Date of Award

8-2025

Document Type

Dissertation

Degree Name

Doctor of Philosophy (PhD)

Department

Economics

Committee Chair/Advisor

Howard Bodenhorn

Committee Member

Robert Fleck

Committee Member

Jonathan Leganza

Committee Member

Michael Makowsky

Abstract

This dissertation consists of three essays in economic history, unified by a focus on one of America's earliest transportation infrastructures, the canal system, in nineteenth-century New York. Each chapter explores a different aspect of the state's transformation: its economy, politics, and finance, each of which helped construct New York as the Empire State.

The first chapter studies the economic impact of canals on economic modernization from three aspects: sectoral transition, urbanization, and banking development. Contrary to much of the modern literature finds transportation infrastructure leads to decentralization, I find the opposite-evidence of centralization. Specially: (1) canal towns experienced a transition in employment from agriculture to manufacturing and commerce, with larger manufacturing mills and more commercial activities; (2) canals promoted long-term population growth in existing towns and the formation of new towns; (3) canals encouraged the entry of new banks and increased bank size in canal towns; and (4) the geographic influence of the canal is limited in terms of employment and population growth.

The second chapter studies the political impact of canals on regional voting patterns, using this context to explore how transportation-induced changes influence voter behavior. I find that votes for anti-Jacksonians (left-wing) were higher in areas closer to canals. Two main factors explain this pattern: (1) transportation improvement transformed the local economy and labor force, as the rising manufacturing and commercial workers in canal towns became ideologically and economically aligned with anti-Jacksonians; and (2) social movements reinforced these political alignments through information dissemination by newspapers in canal towns.

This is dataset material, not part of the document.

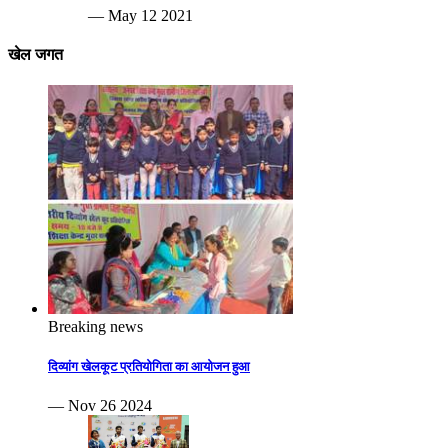
— May 12 2021
खेल जगत
Breaking news
दिव्यांग खेलकूट प्रतियोगिता का आयोजन हुआ
— Nov 26 2024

The third chapter, co-authored with Howard Bodenhorn, studies the evolution and consequences of bank-borrower relationships using a new dataset of 55,000 loans issued to 10,000 unique borrowers over 35 years in mid-nineteenth-century New York. We estimate the effects of a marginal increase in relationship strength, length, and exclusivity. We find that: (1) long-term, exclusive relationships enabled borrowers to access larger loans at modestly lower rates and with less collateral security; (2) banks acted on proprietary borrower information early in the relationship; (3) these long-term relationships continued to benefit borrowers in obtaining relatively larger loans even after default.